Landeskog gave the Avalanche a 1-0 lead midway through the second with a display of precision passing.
The Colorado captain gathered a loose puck in the Avalanche end and carried into the Minnesota zone. Just across the blue line, he sent a pass to his left for Talbot who quickly passed to Paul Stastny near the right circle. His saucer pass found Landeskog in front just in time for him to cut across the crease and tuck the puck past a downed Niklas Backstrom.
O'Reilly made it 2-0 at 13:25 when he took a pass from John Mitchell low in the right circle and fired a quick shot that Backstrom got a piece of before the puck trickled between his pads and across the line.
Minnesota, again playing without injured stars Zach Parise and Mikko Koivu, had just one shot until the 14-minute mark of the period, but Coyle scored twice in the ensuing minute.
First, he and Dany Heatley executed a textbook give-and-go with Coyle getting behind a Colorado defenseman and sliding the puck through the pads of Varlamov as he faked a deke.
Forty seconds later, Heatley took a pass from Nate Prosser below the goal line and centered for Coyle, whose shot from low in the right circle beat Varlamov on the stick side.
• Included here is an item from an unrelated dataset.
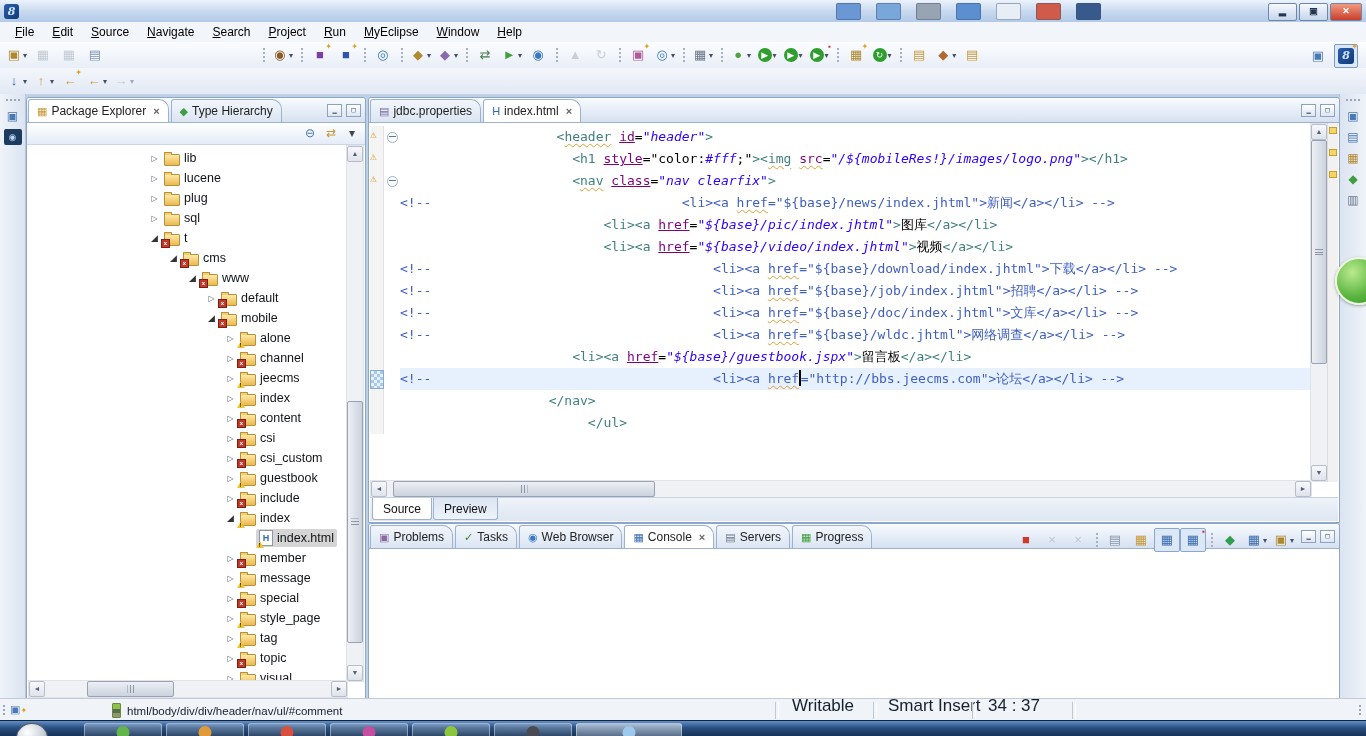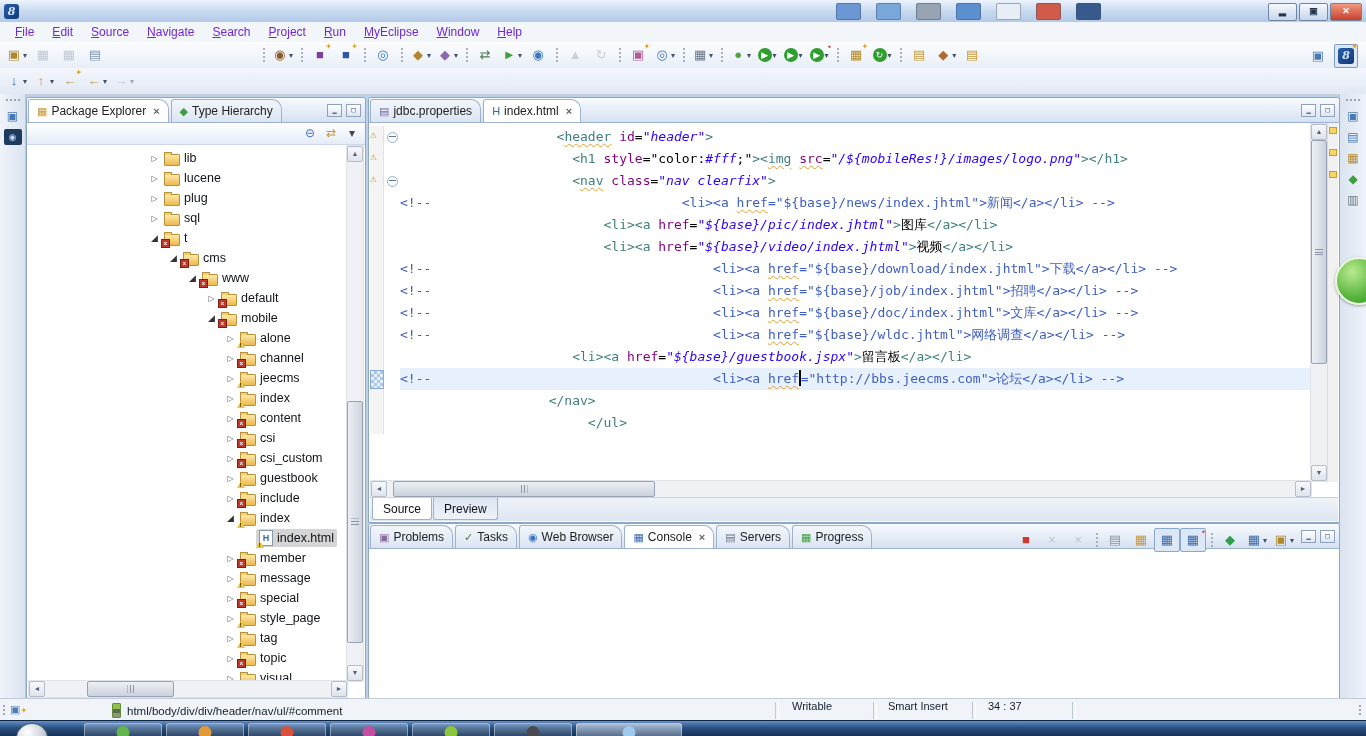"File" .menu-item { color: #6d28d9 -> #000000 }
His span between goals set a franchise record for fastest two goals by a Wild player at home.
"Certainly, that was a great shift," Wild coach Mike Yeo said. "We need guys to step up. It's got to be different guys every night. Despite that we have guys out, we have guys that are capable."
Each goalie was rarely tested in the first period — the teams combined for just five shots in the opening 15 minutes — until Varlamov made a pair of quality saves to stop Kyle Brodziak and Matt Cooke from in front as the Wild had a flurry late in the frame.
NOTES: Stastny left the game with a leg injury. Roy said he is day-to-day.... Heatley's multi-point game was his first since Nov. 20. ... Colorado D Karl Stollery made his NHL debut. He was recalled from AHL Lake Erie Friday to replace D Nate Guenin, who was placed on injured reserve with an ankle injury. ... The Wild wore camouflage jerseys during warmup that will be auctioned off to benefit the team's foundation and Defending The Blue Line, which helps military families with hockey costs.